Don’t Let Health Care Costs Crack Your Nest Egg

Escalating health care costs can undermine the best-laid retirement plans. One of the biggest risks lies in the cost of long-term care. Unfortunately, health care costs in general have been outpacing inflation, and this trend to may continue.

Even if you’re currently in good health, you can’t guarantee that it’ll continue in your later years. Not being prepared can be very expensive. According to Genworth’s 2015 Cost of Care Survey, the average cost is $101,379 a year1 for a semi-private room in a nursing home, and $110,230 a year1 for a private room*. At that rate, it wouldn’t take long to put a sizable dent in the most solid of nest eggs.

Most people think of long-term care as nursing-home care, but, in fact, most of the people who need long-term care need it in their own homes or in assisted living. This means that nursing homes are only one part of the picture. About 70 percent of the population over age 75 will need long-term care2, whether in a nursing home, assisted-living facility or at home. The latter two alternatives – while usually less expensive than nursing-home care – are by no means cheap. Care in an assisted living unit costs $46,800 a year on average, according to Genworth1. Round-the-clock care at home can also add up fast.

Insuring Against the Cost

Long-term care insurance policies are designed to defray the cost of nursing-home, assisted-living and at-home care –costs that are not covered by Medicare except in very limited circumstances. Today’s policies typically offer the same daily benefit for each level of care. Eligibility kicks in when an individual is unable to perform two out of six “activities of daily living.” These include toileting, bathing and being ambulatory.

If you have $10 million in assets, you may not need long-term care insurance.
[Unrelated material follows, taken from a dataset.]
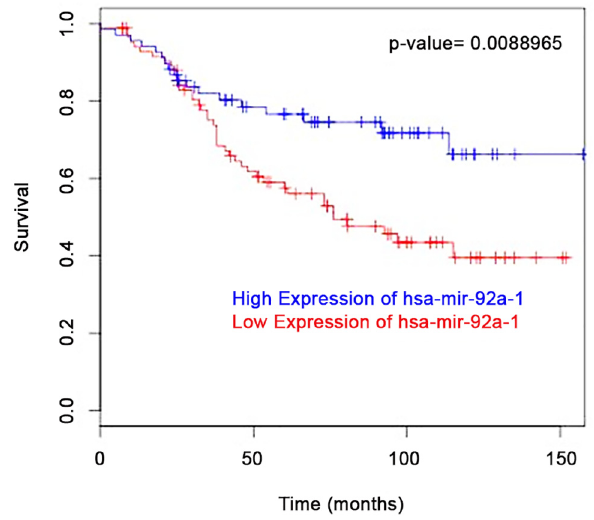
Fig 1. In silico analysis using BreastMark [26] shows luminal A breast cancer patients (n = 154) who express miR – 92 have improved disease free survival (DFS) rate compared to patients with low expression levels with a hazard ratio of 0.49 (95% confidence intervals 0.28 – 0.84; p =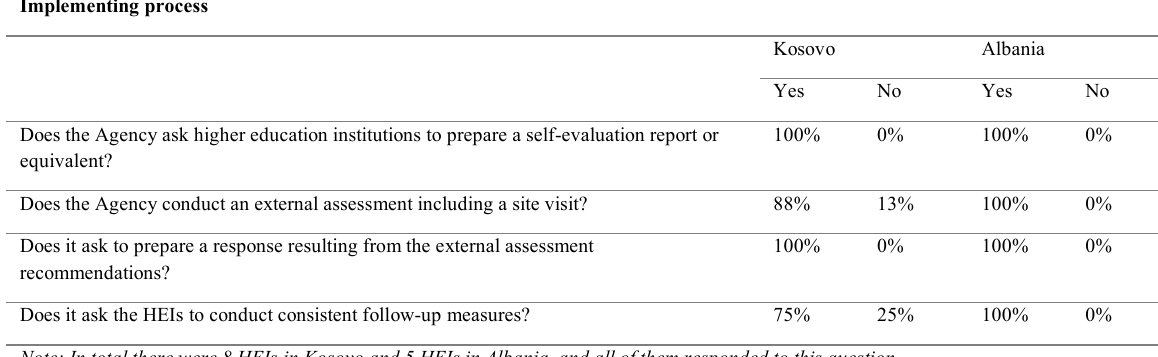
Table 8 : External Quality Assurance: Implementing process in the HEIs in Kosovo and Albania Implementing process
But $5 million may not be enough, as comfortable as it seems, especially if half of those assets are locked up in illiquid assets such as real estate or if you want to leave as much of your estate as possible to your heirs. The government adds an incentive in terms of partially tax-deductible premiums. For 2016, the yearly maximum deductible amount of $390 for those under age 41 rises to $4,780 for those over age 70.

But don’t wait to buy long-term care insurance until age 65, because premiums then could be very high. The most cost-effective purchase point is from the early 40s to the early 50s. Whenever you buy, be sure to buy a policy that increases benefits to keep pace with inflation. You can also keep costs manageable by electing a waiting period before benefits begin and by limiting the length of coverage to four or five years instead of a lifetime.

Beyond Long-Term Care

If you retire at age 65 or beyond, Medicare plus a Medicare Supplement policy should cover most of your medical expenses. If you retire earlier, however, you may want to purchase a personal health insurance policy. Either way, it’s crucial to select coverage that matches your lifestyle. For example, if you enjoy foreign travel, you may want to consider a policy that includes coverage outside of the United States.

Long-term care insurance is designed to be flexible where you can control the costs relative to the benefits you wish to receive. Long-term care policies offer various kinds of coverage. Some offer adjustments for inflation, others pay only for a stated number of days, and others offer a life-time benefit. When deciding on a policy, you should compare the benefits of different types of policies, the limitations and exclusions, the types of facilities the policy would cover, and the cost of the premiums.